Media and fans like have argued that with this dog-and-pony show that James brought upon himself, the burden to win a championship will be bigger than ever. That his actions “aren’t making James a bigger star with his big-top, but a bigger target.”
So essentially, the guy who has been expected to win a championship to justify his hype since entering the league will need to win a championship to justify his hype. How exactly will this be any different than what’s happened in the past, or what would have happened regardless of how this this free agency period went?
In order for James to be the best of all time, he would have to win championships. Just like Bryant. Just like Wade. Just like any other superstar aiming to have his face on NBA’s Mount Rushmore of legends.
James has been accused of orchestrating the biggest scam in sports history. Of forcing suitors to come to his hometown of Cleveland with presentations that are pointless because his decision was already made. That he wanted people to think there was a tug-of-war going on for him, to make people in Cleveland love him more.
Thank god Bryant never did that when he threatened to sign with the Los Angeles Clippers. Or that Wade never pulled such a stunt, toying the idea of returning to his hometown Chicago Bulls in front of fans before ripping the opportunity of finally having a Jordan-like superstar again away (and taking Bosh with him).
The most recent attempt at tearing down James was using the fact that yesterday, Kevin Durant, quietly re-signed with the Oklahoma City Thunder for five years. It’s almost comical how another player’s decision to do something right is only magnified when it can be used to show what a classless, pathetic jerk James is. Never mind acknowledging Durant for a job well done, instead, let’s end all our sentences with “…he did it the right way.” Would anyone even acknowledge Durant’s decision if he it couldn’t be used as a way to contrast the quiet way of doings thing, with the James way of doing things?
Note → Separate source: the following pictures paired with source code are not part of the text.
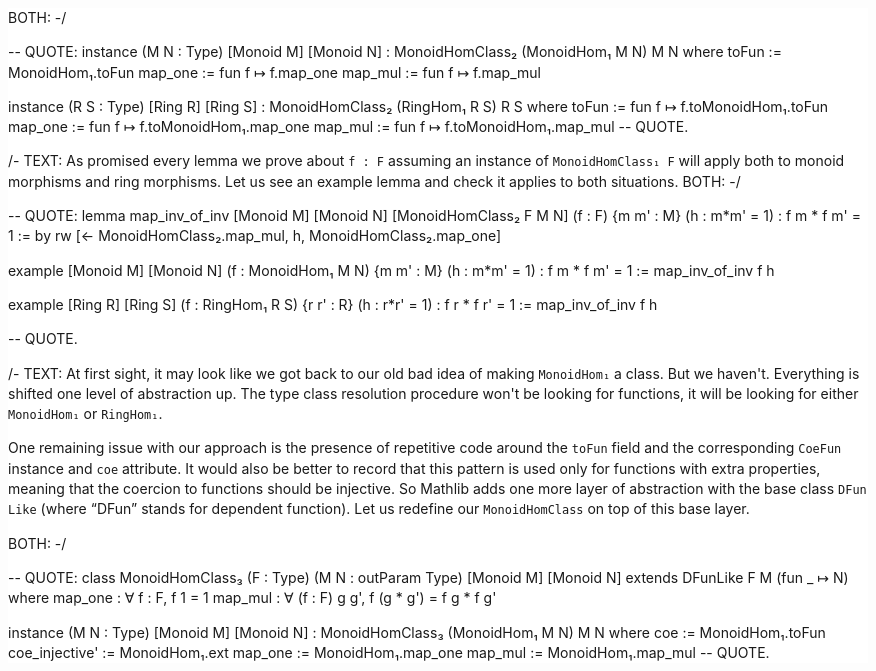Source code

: BOTH: -/

-- QUOTE:
instance (M N : Type) [Monoid M] [Monoid N] : MonoidHomClass₂ (MonoidHom₁ M N) M N where
  toFun := MonoidHom₁.toFun
  map_one := fun f ↦ f.map_one
  map_mul := fun f ↦ f.map_mul

instance (R S : Type) [Ring R] [Ring S] : MonoidHomClass₂ (RingHom₁ R S) R S where
  toFun := fun f ↦ f.toMonoidHom₁.toFun
  map_one := fun f ↦ f.toMonoidHom₁.map_one
  map_mul := fun f ↦ f.toMonoidHom₁.map_mul
-- QUOTE.

/- TEXT:
As promised every lemma we prove about ``f : F`` assuming an instance of ``MonoidHomClass₁ F`` will
apply both to monoid morphisms and ring morphisms.
Let us see an example lemma and check it applies to both situations.
BOTH: -/

-- QUOTE:
lemma map_inv_of_inv [Monoid M] [Monoid N] [MonoidHomClass₂ F M N] (f : F) {m m' : M} (h : m*m' = 1) :
    f m * f m' = 1 := by
  rw [← MonoidHomClass₂.map_mul, h, MonoidHomClass₂.map_one]

example [Monoid M] [Monoid N] (f : MonoidHom₁ M N) {m m' : M} (h : m*m' = 1) : f m * f m' = 1 :=
map_inv_of_inv f h

example [Ring R] [Ring S] (f : RingHom₁ R S) {r r' : R} (h : r*r' = 1) : f r * f r' = 1 :=
map_inv_of_inv f h

-- QUOTE.

/- TEXT:
At first sight, it may look like we got back to our old bad idea of making ``MonoidHom₁`` a class.
But we haven't. Everything is shifted one level of abstraction up. The type class resolution
procedure won't be looking for functions, it will be looking for either
``MonoidHom₁`` or ``RingHom₁``.

One remaining issue with our approach is the presence of repetitive code around the ``toFun``
field and the corresponding ``CoeFun`` instance and ``coe`` attribute. It would also be better
to record that this pattern is used only for functions with extra properties, meaning that the
coercion to functions should be injective. So Mathlib adds one more layer of abstraction with
the base class ``DFunLike`` (where “DFun” stands for dependent function).
Let us redefine our ``MonoidHomClass`` on top of this base layer.

BOTH: -/

-- QUOTE:
class MonoidHomClass₃ (F : Type) (M N : outParam Type) [Monoid M] [Monoid N] extends
    DFunLike F M (fun _ ↦ N) where
  map_one : ∀ f : F, f 1 = 1
  map_mul : ∀ (f : F) g g', f (g * g') = f g * f g'

instance (M N : Type) [Monoid M] [Monoid N] : MonoidHomClass₃ (MonoidHom₁ M N) M N where
  coe := MonoidHom₁.toFun
  coe_injective' := MonoidHom₁.ext
  map_one := MonoidHom₁.map_one
  map_mul := MonoidHom₁.map_mul
-- QUOTE.
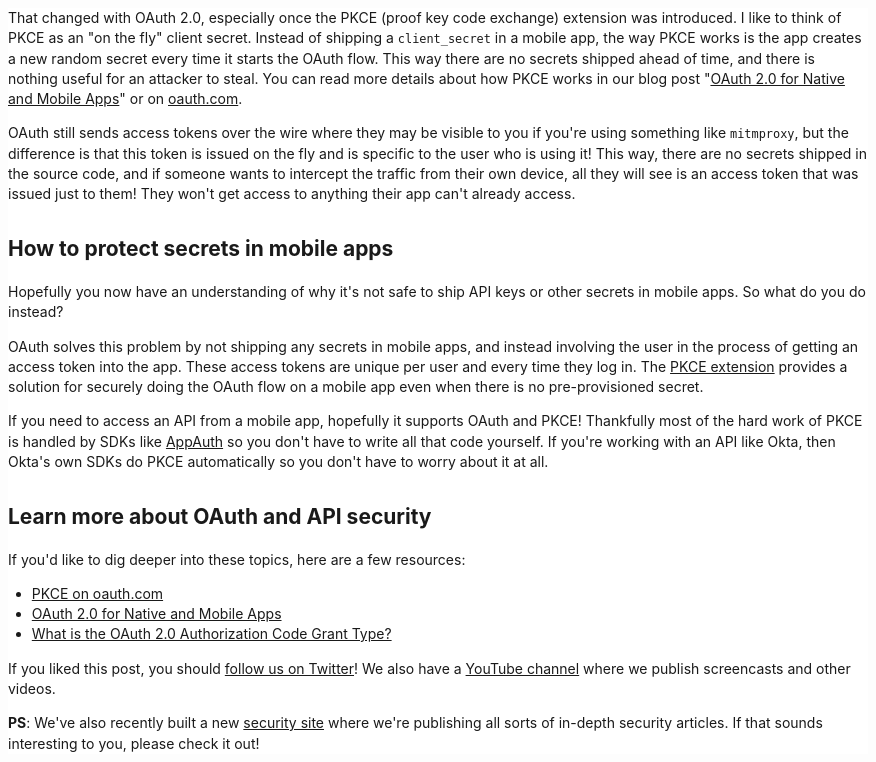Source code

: That changed with OAuth 2.0, especially once the PKCE (proof key code exchange) extension was introduced. I like to think of PKCE as an "on the fly" client secret. Instead of shipping a `client_secret` in a mobile app, the way PKCE works is the app creates a new random secret every time it starts the OAuth flow. This way there are no secrets shipped ahead of time, and there is nothing useful for an attacker to steal. You can read more details about how PKCE works in our blog post "[OAuth 2.0 for Native and Mobile Apps](https://developer.okta.com/blog/2018/12/13/oauth-2-for-native-and-mobile-apps)" or on [oauth.com](https://www.oauth.com/oauth2-servers/pkce/).

OAuth still sends access tokens over the wire where they may be visible to you if you're using something like `mitmproxy`, but the difference is that this token is issued on the fly and is specific to the user who is using it! This way, there are no secrets shipped in the source code, and if someone wants to intercept the traffic from their own device, all they will see is an access token that was issued just to them! They won't get access to anything their app can't already access.

## How to protect secrets in mobile apps

Hopefully you now have an understanding of why it's not safe to ship API keys or other secrets in mobile apps. So what do you do instead? 

OAuth solves this problem by not shipping any secrets in mobile apps, and instead involving the user in the process of getting an access token into the app. These access tokens are unique per user and every time they log in. The [PKCE extension](https://www.oauth.com/oauth2-servers/pkce/) provides a solution for securely doing the OAuth flow on a mobile app even when there is no pre-provisioned secret.

If you need to access an API from a mobile app, hopefully it supports OAuth and PKCE! Thankfully most of the hard work of PKCE is handled by SDKs like [AppAuth](https://appauth.io) so you don't have to write all that code yourself. If you're working with an API like Okta, then Okta's own SDKs do PKCE automatically so you don't have to worry about it at all.

## Learn more about OAuth and API security

If you'd like to dig deeper into these topics, here are a few resources:

* [PKCE on oauth.com](https://www.oauth.com/oauth2-servers/pkce/)
* [OAuth 2.0 for Native and Mobile Apps](https://developer.okta.com/blog/2018/12/13/oauth-2-for-native-and-mobile-apps)
* [What is the OAuth 2.0 Authorization Code Grant Type?](https://developer.okta.com/blog/2018/04/10/oauth-authorization-code-grant-type)
 
If you liked this post, you should [follow us on Twitter](https://twitter.com/oktadev)! We also have a [YouTube channel](https://www.youtube.com/channel/UC5AMiWqFVFxF1q9Ya1FuZ_Q) where we publish screencasts and other videos.

**PS**: We've also recently built a new [security site](https://sec.okta.com/) where we're publishing all sorts of in-depth security articles. If that sounds interesting to you, please check it out!
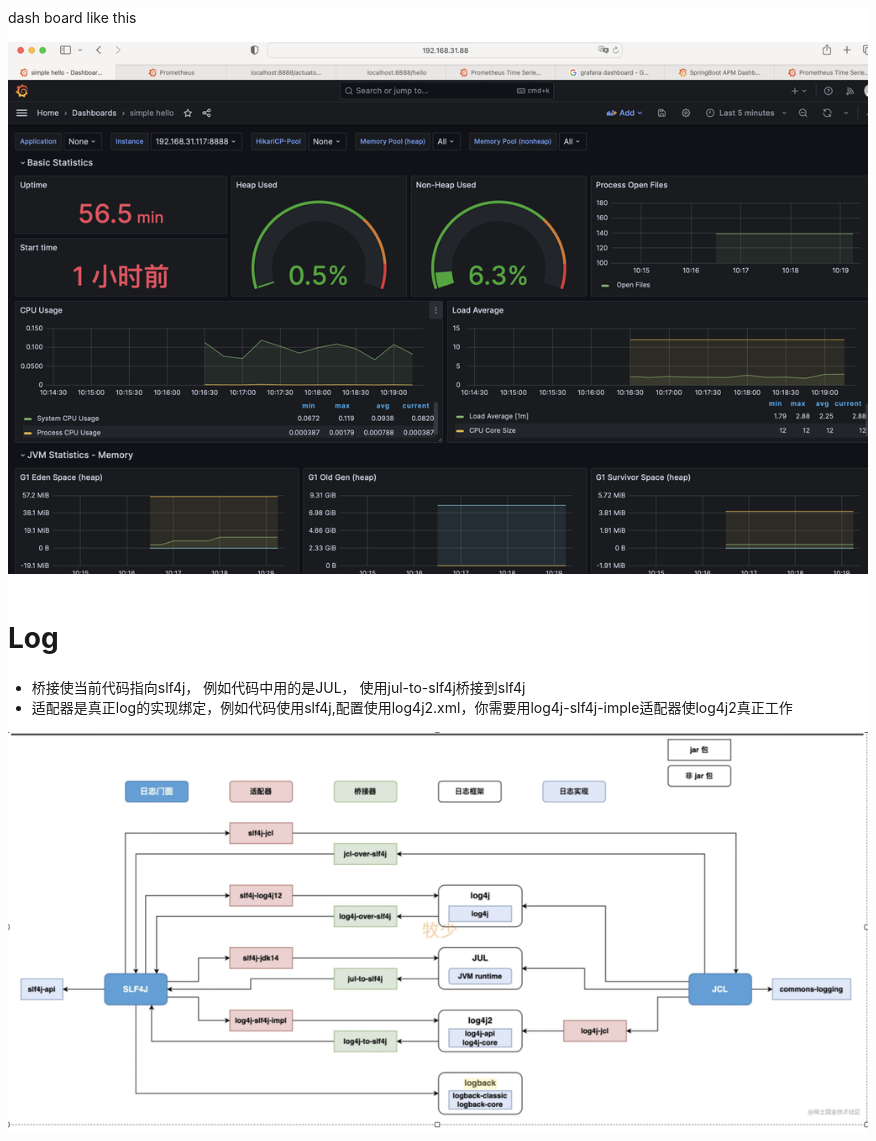 

dash board like this

![image-20230730102101875](image-20230730102101875.png)





# Log

- 桥接使当前代码指向slf4j， 例如代码中用的是JUL， 使用jul-to-slf4j桥接到slf4j
- 适配器是真正log的实现绑定，例如代码使用slf4j,配置使用log4j2.xml，你需要用log4j-slf4j-imple适配器使log4j2真正工作

![image-20230812101359285](image-20230812101359285.png)

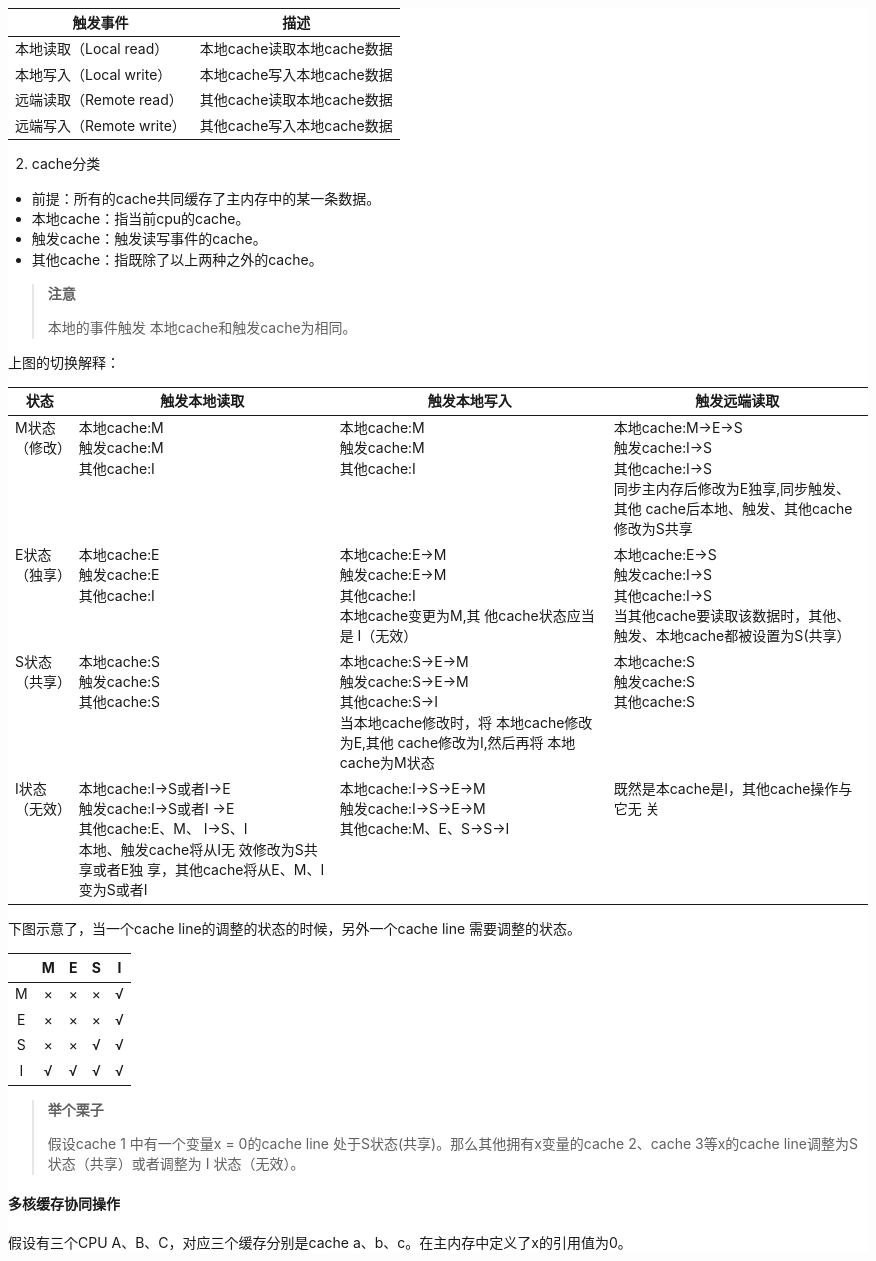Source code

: | 触发事件                 | 描述                       |
| ------------------------ | -------------------------- |
| 本地读取（Local read）   | 本地cache读取本地cache数据 |
| 本地写入（Local write）  | 本地cache写入本地cache数据 |
| 远端读取（Remote read）  | 其他cache读取本地cache数据 |
| 远端写入（Remote write） | 其他cache写入本地cache数据 |

2. cache分类

- 前提：所有的cache共同缓存了主内存中的某一条数据。
- 本地cache：指当前cpu的cache。
- 触发cache：触发读写事件的cache。
- 其他cache：指既除了以上两种之外的cache。

> **注意**
>
> 本地的事件触发 本地cache和触发cache为相同。

上图的切换解释：

| 状态          | 触发本地读取                                                 | 触发本地写入                                                 | 触发远端读取                                                 |
| ------------- | ------------------------------------------------------------ | ------------------------------------------------------------ | ------------------------------------------------------------ |
| M状态（修改） | 本地cache:M<br/>触发cache:M<br/>其他cache:I                  | 本地cache:M<br/>触发cache:M<br/>其他cache:I                  | 本地cache:M→E→S<br/>触发cache:I→S<br/>其他cache:I→S<br/>同步主内存后修改为E独享,同步触发、其他 cache后本地、触发、其他cache修改为S共享 |
| E状态（独享） | 本地cache:E<br/>触发cache:E<br/>其他cache:I                  | 本地cache:E→M<br/>触发cache:E→M<br/>其他cache:I<br/>本地cache变更为M,其 他cache状态应当是 I（无效） | 本地cache:E→S<br/>触发cache:I→S<br/>其他cache:I→S<br/>当其他cache要读取该数据时，其他、触发、本地cache都被设置为S(共享） |
| S状态（共享） | 本地cache:S<br/>触发cache:S<br/>其他cache:S                  | 本地cache:S→E→M<br/>触发cache:S→E→M<br/>其他cache:S→I<br/>当本地cache修改时，将 本地cache修改为E,其他 cache修改为I,然后再将 本地cache为M状态 | 本地cache:S<br/>触发cache:S<br/>其他cache:S                  |
| I状态（无效） | 本地cache:I→S或者I→E<br/>触发cache:I→S或者I →E<br/>其他cache:E、M、 I→S、I<br/>本地、触发cache将从I无 效修改为S共享或者E独 享，其他cache将从E、M、I变为S或者I | 本地cache:I→S→E→M<br/>触发cache:I→S→E→M<br/>其他cache:M、E、S→S→I | 既然是本cache是I，其他cache操作与它无 关                     |

下图示意了，当一个cache line的调整的状态的时候，另外一个cache line 需要调整的状态。

|      |  M   |  E   |  S   |  I   |
| :--: | :--: | :--: | :--: | :--: |
|  M   |  ×   |  ×   |  ×   |  √   |
|  E   |  ×   |  ×   |  ×   |  √   |
|  S   |  ×   |  ×   |  √   |  √   |
|  I   |  √   |  √   |  √   |  √   |

> **举个栗子**
>
> 假设cache 1 中有一个变量x = 0的cache line 处于S状态(共享)。那么其他拥有x变量的cache 2、cache 3等x的cache line调整为S状态（共享）或者调整为 I 状态（无效）。

#### 多核缓存协同操作

假设有三个CPU A、B、C，对应三个缓存分别是cache a、b、c。在主内存中定义了x的引用值为0。 
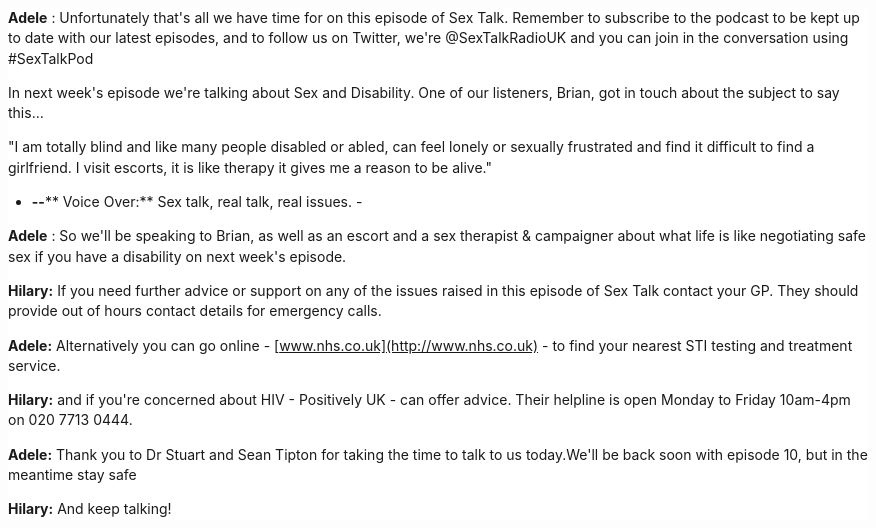 **Adele** : Unfortunately that&#39;s all we have time for on this episode of Sex Talk. Remember to subscribe to the podcast to be kept up to date with our latest episodes, and to follow us on Twitter, we&#39;re @SexTalkRadioUK and you can join in the conversation using #SexTalkPod

In next week&#39;s episode we&#39;re talking about Sex and Disability. One of our listeners, Brian, got in touch about the subject to say this…

&quot;I am totally blind and like many people disabled or abled, can feel lonely or sexually frustrated and find it difficult to find a girlfriend. I visit escorts, it is like therapy it gives me a reason to be alive.&quot;

- **--**** Voice Over:** Sex talk, real talk, real issues. -

**Adele** : So we&#39;ll be speaking to Brian, as well as an escort and a sex therapist &amp; campaigner about what life is like negotiating safe sex if you have a disability on next week&#39;s episode.

**Hilary:** If you need further advice or support on any of the issues raised in this episode of Sex Talk contact your GP. They should provide out of hours contact details for emergency calls.

**Adele:** Alternatively you can go online - [www.nhs.co.uk](http://www.nhs.co.uk) - to find your nearest STI testing and treatment service.

**Hilary:** and if you&#39;re concerned about HIV - Positively UK - can offer advice. Their helpline is open Monday to Friday 10am-4pm on 020 7713 0444.

**Adele:** Thank you to Dr Stuart and Sean Tipton for taking the time to talk to us today.We&#39;ll be back soon with episode 10, but in the meantime stay safe

**Hilary:** And keep talking!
Conveniently forgotten is that James similarly re-signed with the Cavaliers three years ago, with no hoopla, and minimal attention.
At the end of the day, the media has chosen to make a spectacle out of the 2010 NBA free agent class, and fans eagerly tuned in to watch. It was the fans and the media, not James, who created a demand for knowing where James would end up. All the Akron-hero has done, is play with the cards he was given.
In the midst of teams throwing hundreds of millions at under-achieving stars like candy, James has managed to twist the circus into something that could benefit people besides himself. Yet, people still manage to find fault with the man.
Thanks LeBron, if nothing else, you’ve helped us witness that no matter what you do, people will find a reason to dislike you.